ロックンロールの成立に
大きな影響を与えた
シスター・ロゼッタ・サープの
『ライヴ・イン・1960』

『Live in 1960』(’91)/Sister Rosetta Tharpe

『Live in 1960』(’91)/Sister Rosetta Tharpe

1964年、マディ・ウォーターズ、オーティス・スパン、サニー・テリー&ブラウニー・マッギー、レヴァレンド・ゲイリー・デイヴィスらブルースアーティストと、ゴスペルシンガーでギタリストのシスター・ロゼッタ・サープが参加したヨーロッパツアーは大盛況に終わった。イギリスはマンチェスターのみの公演であったが、マンチェスター南部の廃駅でサープが行なったテレビ用のパフォーマンスは、エリック・クラプトン、ミック・ジャガー、ブライアン・ジョーンズ、キース・リチャーズ、ジミー・ペイジ、ジェフ・ベックなど、多くのブリティッシュロッカーに大きな影響を与えることになった。今回取り上げるのはロックンロールを生み出した世界最初のアーティストと言えるシスター・ロゼッタ・サープの本領が発揮された『ライヴ・イン・1960』(’91)で、エレキギターを搔き鳴らしながらシャウトする彼女の職人技が収められている。

スピリチュアルからスウィングへ

僕の手元に『フロム・スピリチュアル・トゥ・スウィング』(’59)という2枚組(LP)のレコードがある。このレコード、1938年と39年にカーネギー・ホールで行なわれた歴史的なコンサートを抄録したもので、ロックやR&Bが生まれる前のさまざまな音楽を紹介する実に貴重なアルバムである。タイトルにあるように、教会で歌われるスピリチュアル(ゴスペル)、ブルース、ブギウギ、ディキシーランドジャズ、スウィングジャズなど、ロックが生まれるために必要な栄養分をたっぷり含んだ重要な録音がたくさん収録されている。特にロックンロールに直接の影響を与えたブギウギは、このアルバムで初めて世界に知られることになる。アルバート・アモンズ、ピート・ジョンソン、ミード・ルクス・ルイスのトリプルピアノによるブギウギを聴き感銘を受けたアルフレッド・ライオンが、翌年ブルーノートレコードを創設するのは有名な話である。
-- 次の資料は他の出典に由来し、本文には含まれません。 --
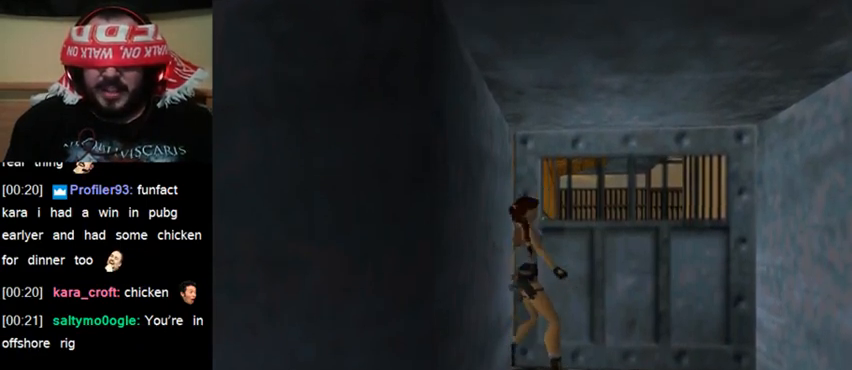
{"keys": [], "events": []}
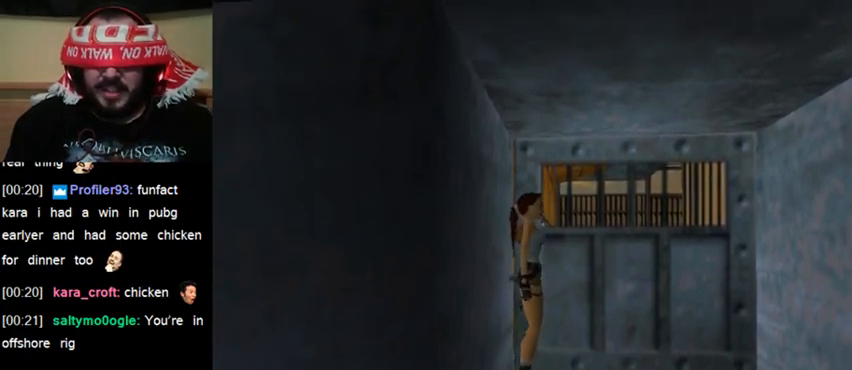
{"keys": ["sl"], "events": [[367, "sl", "down"]]}
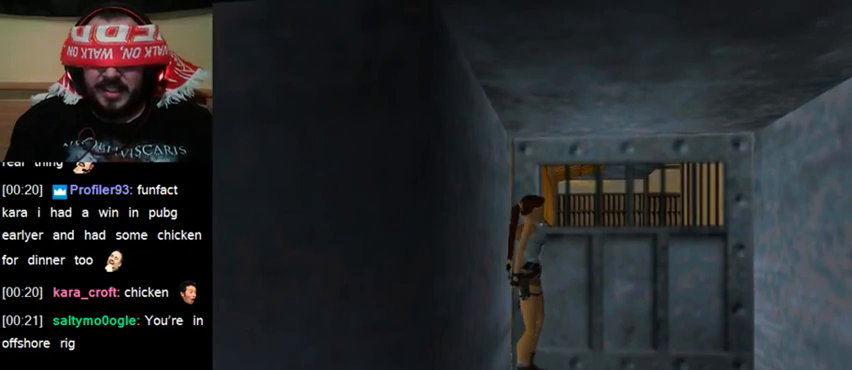
{"keys": [], "events": [[100, "sl", "up"], [367, "sl", "down"], [500, "sl", "up"]]}
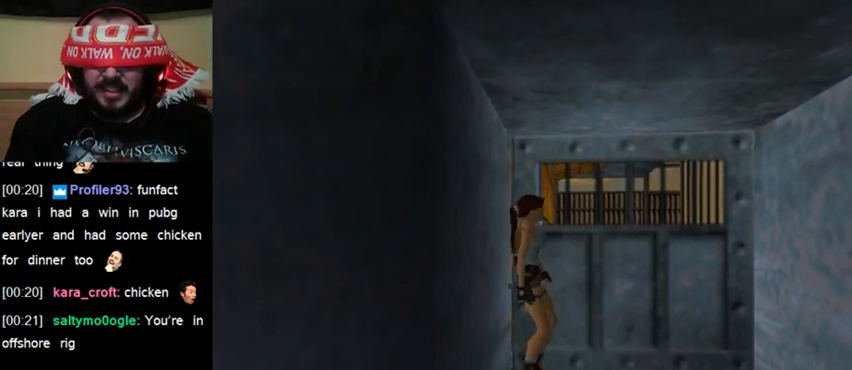
{"keys": [], "events": [[133, "sl", "down"], [233, "sl", "up"], [367, "sl", "down"], [467, "sl", "up"]]}
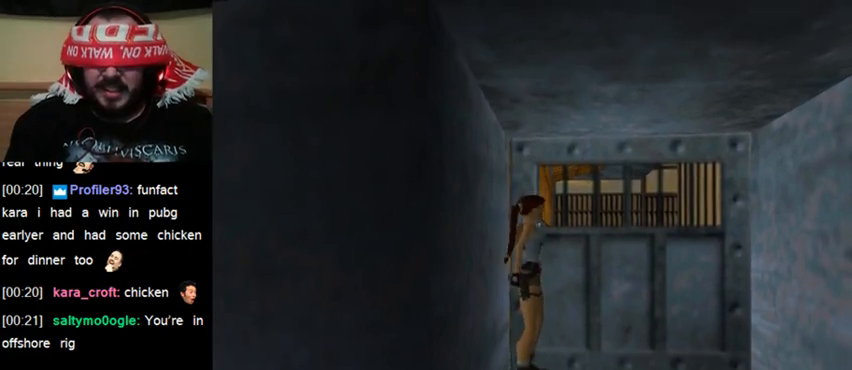
{"keys": ["sl"], "events": [[67, "sl", "down"], [167, "sl", "up"], [267, "sl", "down"], [367, "sl", "up"], [467, "sl", "down"]]}
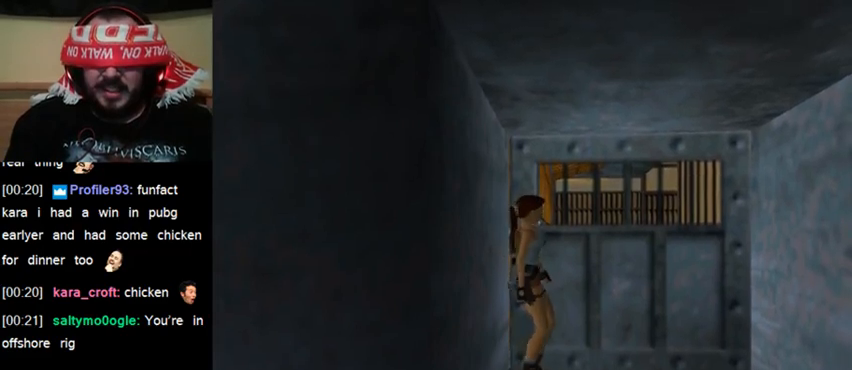
{"keys": [], "events": [[67, "sl", "up"], [167, "sl", "down"], [267, "sl", "up"], [367, "sl", "down"], [467, "sl", "up"]]}
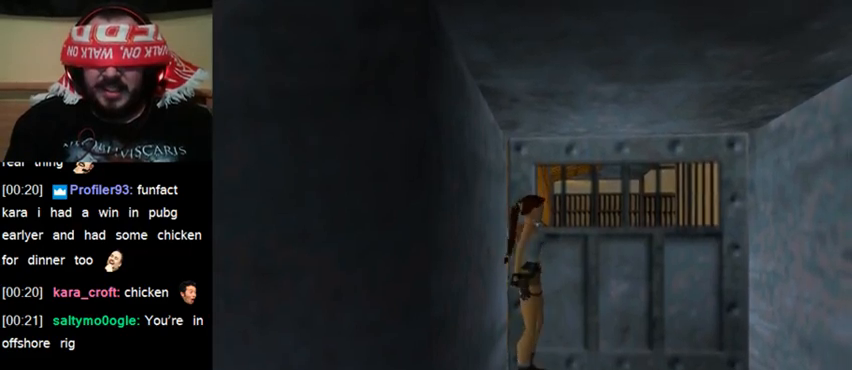
{"keys": ["sl"], "events": [[67, "sl", "down"], [167, "sl", "up"], [267, "sl", "down"], [367, "sl", "up"], [467, "sl", "down"]]}
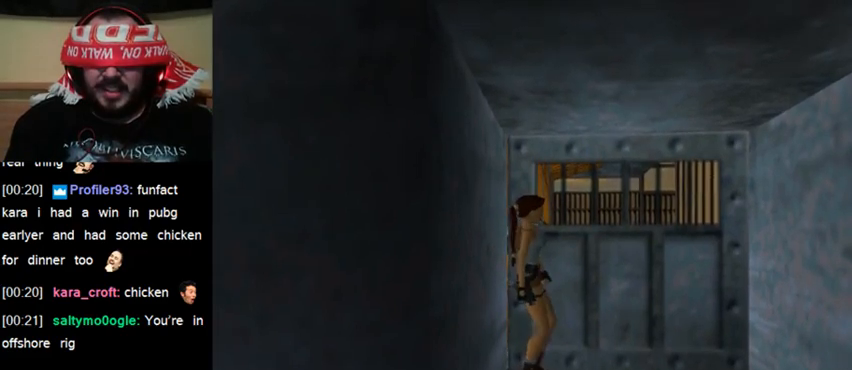
{"keys": [], "events": [[67, "sl", "up"], [233, "sl", "down"], [333, "sl", "up"]]}
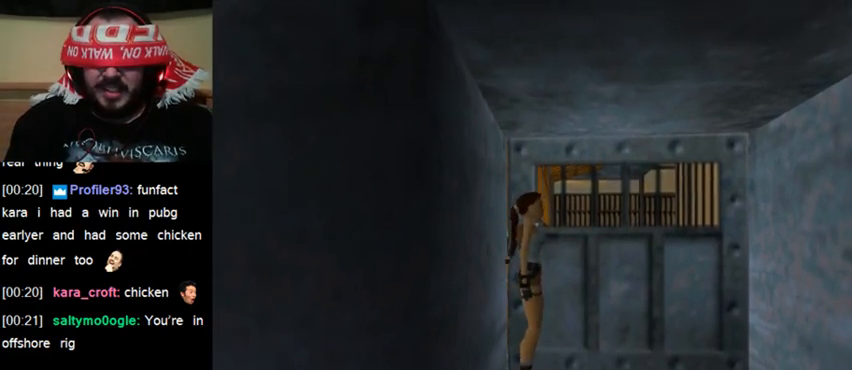
{"keys": [], "events": [[33, "sl", "down"], [167, "sl", "up"]]}
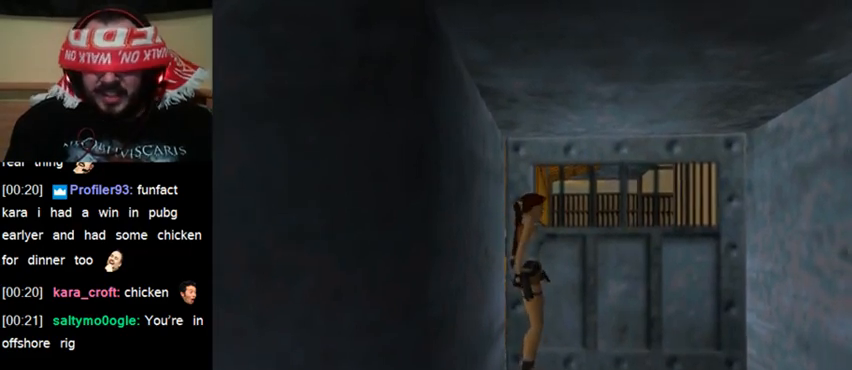
{"keys": [], "events": [[333, "sl", "down"], [467, "sl", "up"]]}
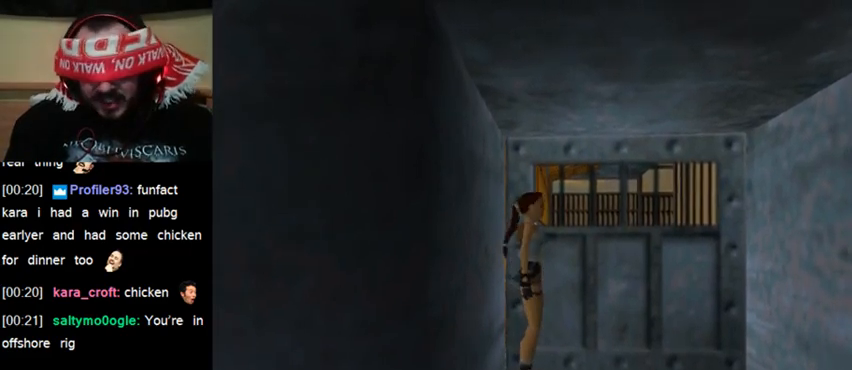
{"keys": ["sl"], "events": [[467, "sl", "down"]]}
1999年、このアルバムのコンプリート盤(3CD)がリリースされ、そこにはシスター・ロゼッタ・サープとアルバート・アモンズの共演が2曲収められていた。30年代にもかかわらず、この時点でサープのギターは既にロックンロールのスタイルを確立しているのである。この時の演奏が当初のLPに収められていたなら、ロックンロールの歴史は少し変わっていたかもしれない。